Any dog can get kennel cough, no matter how well you take care of your furry family member. Usually the bacterial infection is associated with kennels since it transmits easily in poorly ventilated indoor areas. While the sound of a hacking pooch is surely obnoxious, he should be able to recover without having major complications. Because the illness is so easy for your dog to catch, you should be aware of early symptoms so you can get him proper treatment early on.
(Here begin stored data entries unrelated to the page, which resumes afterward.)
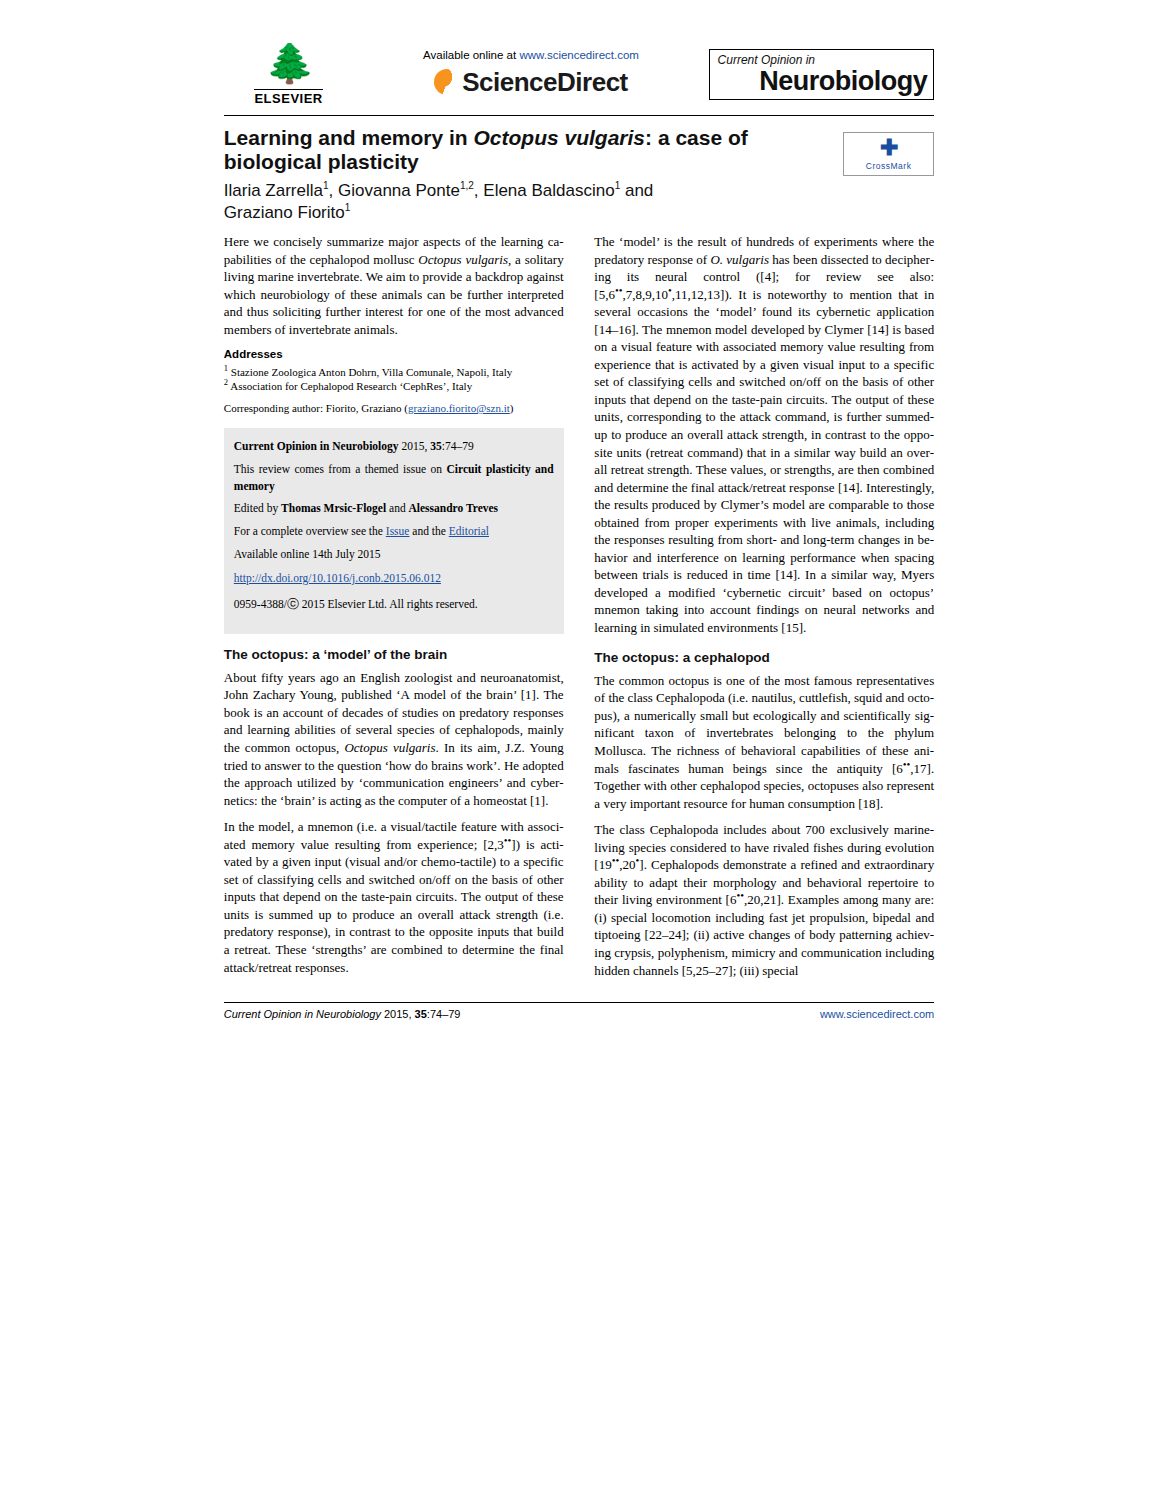🌲 ELSEVIER
Available online at www.sciencedirect.com
Science Direct
Current Opinion in Neurobiology
Learning and memory in Octopus vulgaris: a case of
biological plasticity
✚
CrossMark
Ilaria Zarrella1, Giovanna Ponte1,2, Elena Baldascino1 and
Graziano Fiorito1
Here we concisely summarize major aspects of the learning capabilities of the cephalopod mollusc Octopus vulgaris, a solitary living marine invertebrate. We aim to provide a backdrop against which neurobiology of these animals can be further interpreted and thus soliciting further interest for one of the most advanced members of invertebrate animals.
Addresses
1 Stazione Zoologica Anton Dohrn, Villa Comunale, Napoli, Italy
2 Association for Cephalopod Research ‘CephRes’, Italy
Corresponding author: Fiorito, Graziano (graziano.fiorito@szn.it)
Current Opinion in Neurobiology 2015, 35:74–79
This review comes from a themed issue on Circuit plasticity and memory
Edited by Thomas Mrsic-Flogel and Alessandro Treves
For a complete overview see the Issue and the Editorial
Available online 14th July 2015
http://dx.doi.org/10.1016/j.conb.2015.06.012
0959-4388/ⓒ 2015 Elsevier Ltd. All rights reserved.
The octopus: a ‘model’ of the brain
About fifty years ago an English zoologist and neuroanatomist, John Zachary Young, published ‘A model of the brain’ [1]. The book is an account of decades of studies on predatory responses and learning abilities of several species of cephalopods, mainly the common octopus, Octopus vulgaris. In its aim, J.Z. Young tried to answer to the question ‘how do brains work’. He adopted the approach utilized by ‘communication engineers’ and cybernetics: the ‘brain’ is acting as the computer of a homeostat [1].
In the model, a mnemon (i.e. a visual/tactile feature with associated memory value resulting from experience; [2,3••]) is activated by a given input (visual and/or chemo-tactile) to a specific set of classifying cells and switched on/off on the basis of other inputs that depend on the taste-pain circuits. The output of these units is summed up to produce an overall attack strength (i.e. predatory response), in contrast to the opposite inputs that build a retreat. These ‘strengths’ are combined to determine the final attack/retreat responses.
The ‘model’ is the result of hundreds of experiments where the predatory response of O. vulgaris has been dissected to deciphering its neural control ([4]; for review see also: [5,6••,7,8,9,10•,11,12,13]). It is noteworthy to mention that in several occasions the ‘model’ found its cybernetic application [14–16]. The mnemon model developed by Clymer [14] is based on a visual feature with associated memory value resulting from experience that is activated by a given visual input to a specific set of classifying cells and switched on/off on the basis of other inputs that depend on the taste-pain circuits. The output of these units, corresponding to the attack command, is further summed-up to produce an overall attack strength, in contrast to the opposite units (retreat command) that in a similar way build an overall retreat strength. These values, or strengths, are then combined and determine the final attack/retreat response [14]. Interestingly, the results produced by Clymer’s model are comparable to those obtained from proper experiments with live animals, including the responses resulting from short- and long-term changes in behavior and interference on learning performance when spacing between trials is reduced in time [14]. In a similar way, Myers developed a modified ‘cybernetic circuit’ based on octopus’ mnemon taking into account findings on neural networks and learning in simulated environments [15].
The octopus: a cephalopod
The common octopus is one of the most famous representatives of the class Cephalopoda (i.e. nautilus, cuttlefish, squid and octopus), a numerically small but ecologically and scientifically significant taxon of invertebrates belonging to the phylum Mollusca. The richness of behavioral capabilities of these animals fascinates human beings since the antiquity [6••,17]. Together with other cephalopod species, octopuses also represent a very important resource for human consumption [18].
The class Cephalopoda includes about 700 exclusively marine-living species considered to have rivaled fishes during evolution [19••,20•]. Cephalopods demonstrate a refined and extraordinary ability to adapt their morphology and behavioral repertoire to their living environment [6••,20,21]. Examples among many are: (i) special locomotion including fast jet propulsion, bipedal and tiptoeing [22–24]; (ii) active changes of body patterning achieving crypsis, polyphenism, mimicry and communication including hidden channels [5,25–27]; (iii) special
Current Opinion in Neurobiology 2015, 35:74–79
www.sciencedirect.com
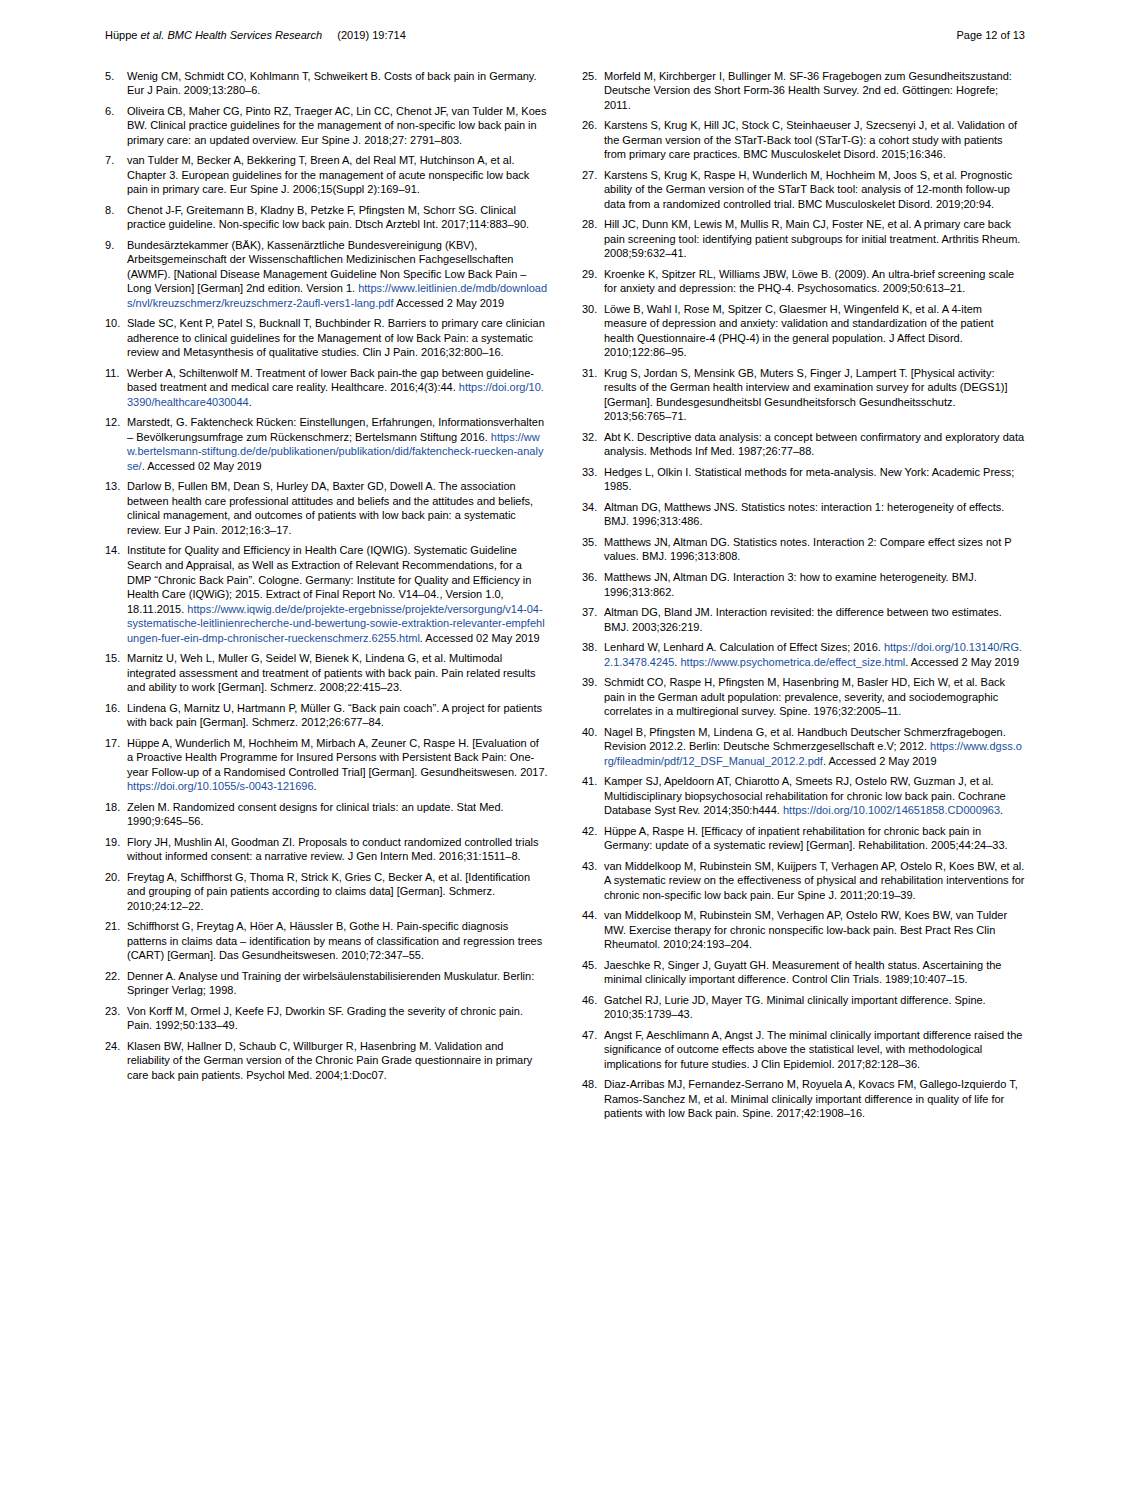Hüppe et al. BMC Health Services Research (2019) 19:714
Page 12 of 13
Wenig CM, Schmidt CO, Kohlmann T, Schweikert B. Costs of back pain in Germany. Eur J Pain. 2009;13:280–6.
Oliveira CB, Maher CG, Pinto RZ, Traeger AC, Lin CC, Chenot JF, van Tulder M, Koes BW. Clinical practice guidelines for the management of non-specific low back pain in primary care: an updated overview. Eur Spine J. 2018;27: 2791–803.
van Tulder M, Becker A, Bekkering T, Breen A, del Real MT, Hutchinson A, et al. Chapter 3. European guidelines for the management of acute nonspecific low back pain in primary care. Eur Spine J. 2006;15(Suppl 2):169–91.
Chenot J-F, Greitemann B, Kladny B, Petzke F, Pfingsten M, Schorr SG. Clinical practice guideline. Non-specific low back pain. Dtsch Arztebl Int. 2017;114:883–90.
Bundesärztekammer (BÄK), Kassenärztliche Bundesvereinigung (KBV), Arbeitsgemeinschaft der Wissenschaftlichen Medizinischen Fachgesellschaften (AWMF). [National Disease Management Guideline Non Specific Low Back Pain – Long Version] [German] 2nd edition. Version 1. https://www.leitlinien.de/mdb/downloads/nvl/kreuzschmerz/kreuzschmerz-2aufl-vers1-lang.pdf Accessed 2 May 2019
Slade SC, Kent P, Patel S, Bucknall T, Buchbinder R. Barriers to primary care clinician adherence to clinical guidelines for the Management of low Back Pain: a systematic review and Metasynthesis of qualitative studies. Clin J Pain. 2016;32:800–16.
Werber A, Schiltenwolf M. Treatment of lower Back pain-the gap between guideline-based treatment and medical care reality. Healthcare. 2016;4(3):44. https://doi.org/10.3390/healthcare4030044.
Marstedt, G. Faktencheck Rücken: Einstellungen, Erfahrungen, Informationsverhalten – Bevölkerungsumfrage zum Rückenschmerz; Bertelsmann Stiftung 2016. https://www.bertelsmann-stiftung.de/de/publikationen/publikation/did/faktencheck-ruecken-analyse/. Accessed 02 May 2019
Darlow B, Fullen BM, Dean S, Hurley DA, Baxter GD, Dowell A. The association between health care professional attitudes and beliefs and the attitudes and beliefs, clinical management, and outcomes of patients with low back pain: a systematic review. Eur J Pain. 2012;16:3–17.
Institute for Quality and Efficiency in Health Care (IQWIG). Systematic Guideline Search and Appraisal, as Well as Extraction of Relevant Recommendations, for a DMP “Chronic Back Pain”. Cologne. Germany: Institute for Quality and Efficiency in Health Care (IQWiG); 2015. Extract of Final Report No. V14–04., Version 1.0, 18.11.2015. https://www.iqwig.de/de/projekte-ergebnisse/projekte/versorgung/v14-04-systematische-leitlinienrecherche-und-bewertung-sowie-extraktion-relevanter-empfehlungen-fuer-ein-dmp-chronischer-rueckenschmerz.6255.html. Accessed 02 May 2019
Marnitz U, Weh L, Muller G, Seidel W, Bienek K, Lindena G, et al. Multimodal integrated assessment and treatment of patients with back pain. Pain related results and ability to work [German]. Schmerz. 2008;22:415–23.
Lindena G, Marnitz U, Hartmann P, Müller G. “Back pain coach”. A project for patients with back pain [German]. Schmerz. 2012;26:677–84.
Hüppe A, Wunderlich M, Hochheim M, Mirbach A, Zeuner C, Raspe H. [Evaluation of a Proactive Health Programme for Insured Persons with Persistent Back Pain: One-year Follow-up of a Randomised Controlled Trial] [German]. Gesundheitswesen. 2017. https://doi.org/10.1055/s-0043-121696.
Zelen M. Randomized consent designs for clinical trials: an update. Stat Med. 1990;9:645–56.
Flory JH, Mushlin AI, Goodman ZI. Proposals to conduct randomized controlled trials without informed consent: a narrative review. J Gen Intern Med. 2016;31:1511–8.
Freytag A, Schiffhorst G, Thoma R, Strick K, Gries C, Becker A, et al. [Identification and grouping of pain patients according to claims data] [German]. Schmerz. 2010;24:12–22.
Schiffhorst G, Freytag A, Höer A, Häussler B, Gothe H. Pain-specific diagnosis patterns in claims data – identification by means of classification and regression trees (CART) [German]. Das Gesundheitswesen. 2010;72:347–55.
Denner A. Analyse und Training der wirbelsäulenstabilisierenden Muskulatur. Berlin: Springer Verlag; 1998.
Von Korff M, Ormel J, Keefe FJ, Dworkin SF. Grading the severity of chronic pain. Pain. 1992;50:133–49.
Klasen BW, Hallner D, Schaub C, Willburger R, Hasenbring M. Validation and reliability of the German version of the Chronic Pain Grade questionnaire in primary care back pain patients. Psychol Med. 2004;1:Doc07.
Morfeld M, Kirchberger I, Bullinger M. SF-36 Fragebogen zum Gesundheitszustand: Deutsche Version des Short Form-36 Health Survey. 2nd ed. Göttingen: Hogrefe; 2011.
Karstens S, Krug K, Hill JC, Stock C, Steinhaeuser J, Szecsenyi J, et al. Validation of the German version of the STarT-Back tool (STarT-G): a cohort study with patients from primary care practices. BMC Musculoskelet Disord. 2015;16:346.
Karstens S, Krug K, Raspe H, Wunderlich M, Hochheim M, Joos S, et al. Prognostic ability of the German version of the STarT Back tool: analysis of 12-month follow-up data from a randomized controlled trial. BMC Musculoskelet Disord. 2019;20:94.
Hill JC, Dunn KM, Lewis M, Mullis R, Main CJ, Foster NE, et al. A primary care back pain screening tool: identifying patient subgroups for initial treatment. Arthritis Rheum. 2008;59:632–41.
Kroenke K, Spitzer RL, Williams JBW, Löwe B. (2009). An ultra-brief screening scale for anxiety and depression: the PHQ-4. Psychosomatics. 2009;50:613–21.
Löwe B, Wahl I, Rose M, Spitzer C, Glaesmer H, Wingenfeld K, et al. A 4-item measure of depression and anxiety: validation and standardization of the patient health Questionnaire-4 (PHQ-4) in the general population. J Affect Disord. 2010;122:86–95.
Krug S, Jordan S, Mensink GB, Muters S, Finger J, Lampert T. [Physical activity: results of the German health interview and examination survey for adults (DEGS1)] [German]. Bundesgesundheitsbl Gesundheitsforsch Gesundheitsschutz. 2013;56:765–71.
Abt K. Descriptive data analysis: a concept between confirmatory and exploratory data analysis. Methods Inf Med. 1987;26:77–88.
Hedges L, Olkin I. Statistical methods for meta-analysis. New York: Academic Press; 1985.
Altman DG, Matthews JNS. Statistics notes: interaction 1: heterogeneity of effects. BMJ. 1996;313:486.
Matthews JN, Altman DG. Statistics notes. Interaction 2: Compare effect sizes not P values. BMJ. 1996;313:808.
Matthews JN, Altman DG. Interaction 3: how to examine heterogeneity. BMJ. 1996;313:862.
Altman DG, Bland JM. Interaction revisited: the difference between two estimates. BMJ. 2003;326:219.
Lenhard W, Lenhard A. Calculation of Effect Sizes; 2016. https://doi.org/10.13140/RG.2.1.3478.4245. https://www.psychometrica.de/effect_size.html. Accessed 2 May 2019
Schmidt CO, Raspe H, Pfingsten M, Hasenbring M, Basler HD, Eich W, et al. Back pain in the German adult population: prevalence, severity, and sociodemographic correlates in a multiregional survey. Spine. 1976;32:2005–11.
Nagel B, Pfingsten M, Lindena G, et al. Handbuch Deutscher Schmerzfragebogen. Revision 2012.2. Berlin: Deutsche Schmerzgesellschaft e.V; 2012. https://www.dgss.org/fileadmin/pdf/12_DSF_Manual_2012.2.pdf. Accessed 2 May 2019
Kamper SJ, Apeldoorn AT, Chiarotto A, Smeets RJ, Ostelo RW, Guzman J, et al. Multidisciplinary biopsychosocial rehabilitation for chronic low back pain. Cochrane Database Syst Rev. 2014;350:h444. https://doi.org/10.1002/14651858.CD000963.
Hüppe A, Raspe H. [Efficacy of inpatient rehabilitation for chronic back pain in Germany: update of a systematic review] [German]. Rehabilitation. 2005;44:24–33.
van Middelkoop M, Rubinstein SM, Kuijpers T, Verhagen AP, Ostelo R, Koes BW, et al. A systematic review on the effectiveness of physical and rehabilitation interventions for chronic non-specific low back pain. Eur Spine J. 2011;20:19–39.
van Middelkoop M, Rubinstein SM, Verhagen AP, Ostelo RW, Koes BW, van Tulder MW. Exercise therapy for chronic nonspecific low-back pain. Best Pract Res Clin Rheumatol. 2010;24:193–204.
Jaeschke R, Singer J, Guyatt GH. Measurement of health status. Ascertaining the minimal clinically important difference. Control Clin Trials. 1989;10:407–15.
Gatchel RJ, Lurie JD, Mayer TG. Minimal clinically important difference. Spine. 2010;35:1739–43.
Angst F, Aeschlimann A, Angst J. The minimal clinically important difference raised the significance of outcome effects above the statistical level, with methodological implications for future studies. J Clin Epidemiol. 2017;82:128–36.
Diaz-Arribas MJ, Fernandez-Serrano M, Royuela A, Kovacs FM, Gallego-Izquierdo T, Ramos-Sanchez M, et al. Minimal clinically important difference in quality of life for patients with low Back pain. Spine. 2017;42:1908–16.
Kennel cough is indeed a cough; the most obvious symptom is a loud, forceful, honking cough. It’s more persistent than little dry coughs or the reverse sneezes your dog may have on a regular basis. He may even cough up some foamy white-colored phlegm. Usually infected pups also sneeze, have a runny nose, develop a fever or have watery eyes. If your coughing comrade is really sick, he’ll probably lose his energy and his desire to eat, too. A trip to the vet is in order.
In more severe cases, kennel cough can lead to pneumonia. This condition leads to a surge of inflammation and fluid in your dog’s respiratory tract and lungs. Pneumonia can make it more difficult for him to breathe, cause a more intense wet cough and leave your pal completely listless. You’ll likely hear him wheezing or snoring as he sleeps. While pneumonia can be uncomfortable, it can be treated. Be sure to seek veterinary care at the first sign of trouble.
If not properly treated, pneumonia can lead to hypoxemia and sepsis. When hypoxemia sets in, your pup’s oxygen levels drop to dangerously low levels. This makes him lethargic and unable to go about his daily activities, as his cells aren't capable of doing their jobs. Sepsis causes toxic bacteria to form and travel through your pal’s bloodstream. These conditions lead to an increased risk of fatalities among canines, as inflammation and infection around vital organs develops.
Kennel Cough Treatment
If kennel cough is mild, your fuzzy chum might be able to recover on his own. But if you have other dogs in your house, or if your pal doesn’t seem to be getting better, your veterinarian may provide antibiotics. These prescription drugs shorten the duration of the illness, while helping to prevent secondary bugs, such as pneumonia. Your vet also might give him a short-term dose of steroids to minimize respiratory inflammation. If your comrade isn’t eating or drinking, he could need an overnight hospital stay to get intravenous fluids, in addition to oxygen therapy to replenish low oxygen levels. Always separate your sick pup from healthy dogs until he recovers, so the infection doesn’t circulate in your home.